Sunday, February 24, 2013
A Budget speech you will never hear
It is Budget time again and next Thursday the finance minister will address parliament with a speech which you will never hear except from my auto-wallah:
Madam Speaker, I rise to present the Union Budget for 2013-2014. This is a pre-election year and the people expect give-aways and bribes-for-votes. But this is not going to happen in this Budget. So, here is my advice to citizens. Go home; on the way, pick up the garbage that you threw out the window. Wash the street. Teach your children about their duties, not just their rights. Tell them to spend an hour each week on their neighbourhood, learning democratic ‘habits of the heart’.
India does not owe you cheap diesel, cooking gas or subsidized food. Nor does it owe free electricity, make-work jobs, loan waivers, or even reservations. The only thing the state owes is good governance. This begins with law and order, as Nirbhaya has reminded us. Btw, none of you stopped to help her on the road. We also owe you public goods--roads, clean drinking water and other infrastructure; plus, functioning schools and health care. After that, it is up to you to work hard, pull yourself up, pay your taxes and make India a great nation.
A few years ago India was the envy of the world. We were growing rapidly, creating masses of jobs, and lifting millions out of poverty. All this happened because of our reforms. All governments after 1991 kept reforming, albeit slowly, but even the slow reforms added up to make us the world’s second fastest growing economy. The reforms stopped after the UPA came to power because we made a false trade-off between equity and growth. Instead of investing on growth we started spending on the poor. We also stopped approving new projects. This has led to high inflation, low growth, and an unsustainable fiscal deficit, which threatens our nation’s sovereign rating.
Madame Speaker, our growth numbers hide real misery that has been inflicted upon the Indian people as growth has plunged from almost 9% to 5%. One percentage point of GDP growth means roughly 15 lakh jobs; each direct job creates three indirect jobs; and each job supports a family of five. If you do the arithmetic, Madam, you will find that a four percentage point drop in GDP has brought pain and suffering to around twelve crore Indians.

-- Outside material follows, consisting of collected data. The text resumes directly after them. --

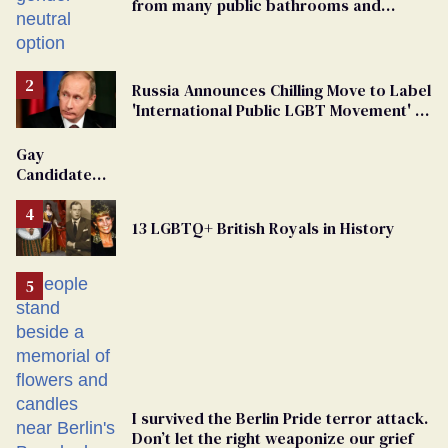
from many public bathrooms and
changing rooms
Russia Announces Chilling Move to Label
'International Public LGBT Movement' as
'Extremist'
Gay
Candidate
Removed
From
13 LGBTQ+ British Royals in History
Georgia
Ballot
I survived the Berlin Pride terror attack.
Don’t let the right weaponize our grief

Here are some examples of what went wrong. If we had continued the momentum in road building after we came to power, we might have been looking at a different India. A recent study by Ejaz Ghani and others for the World Bank shows that the highways built or upgraded by the Golden Quadrilateral have brought enormous gains in new manufacturing activity, jobs and productivity within ten km of the new highways. Land acquisition has been a problem. But we have made it worse now. To acquire an acre of land under the new Land Acquisition Bill will “take at least two years as the proposal would have to pass through about a hundred hands.. social assessment would be carried out and its report would be vetted by an Expert Group...there would be an R&R Committee and a National Monitoring Committee to pontificate over the reports of the junior committees...The bill is anti-farmer and anti-growth, but it is certainly pro-civil society,” says a respected member of the National Advisory Council.
What keeps me awake at night is that many of our policies have corrupted the morals of our people. When we cancelled loans of Rs 60,000 crores in 2008, a farmer who had just repaid his loan, sadly said, ‘What is the use of being honest?’ Human society is based on trust. We learned as children to keep our promises and repay our debts. Tulsidas reminded us, ‘praan jaye par vachan na jaye’. Loan waivers wound our moral universe in the same way as ‘make-work’ jobs, adulteration of diesel with kerosene, and the vast theft of PDS food.
The economic rise of India has been the defining event of our lives. But we let it slip. Today I shall promise to push reforms and try to restore the old magic. With this, I hasten to conclude, Madame Speaker.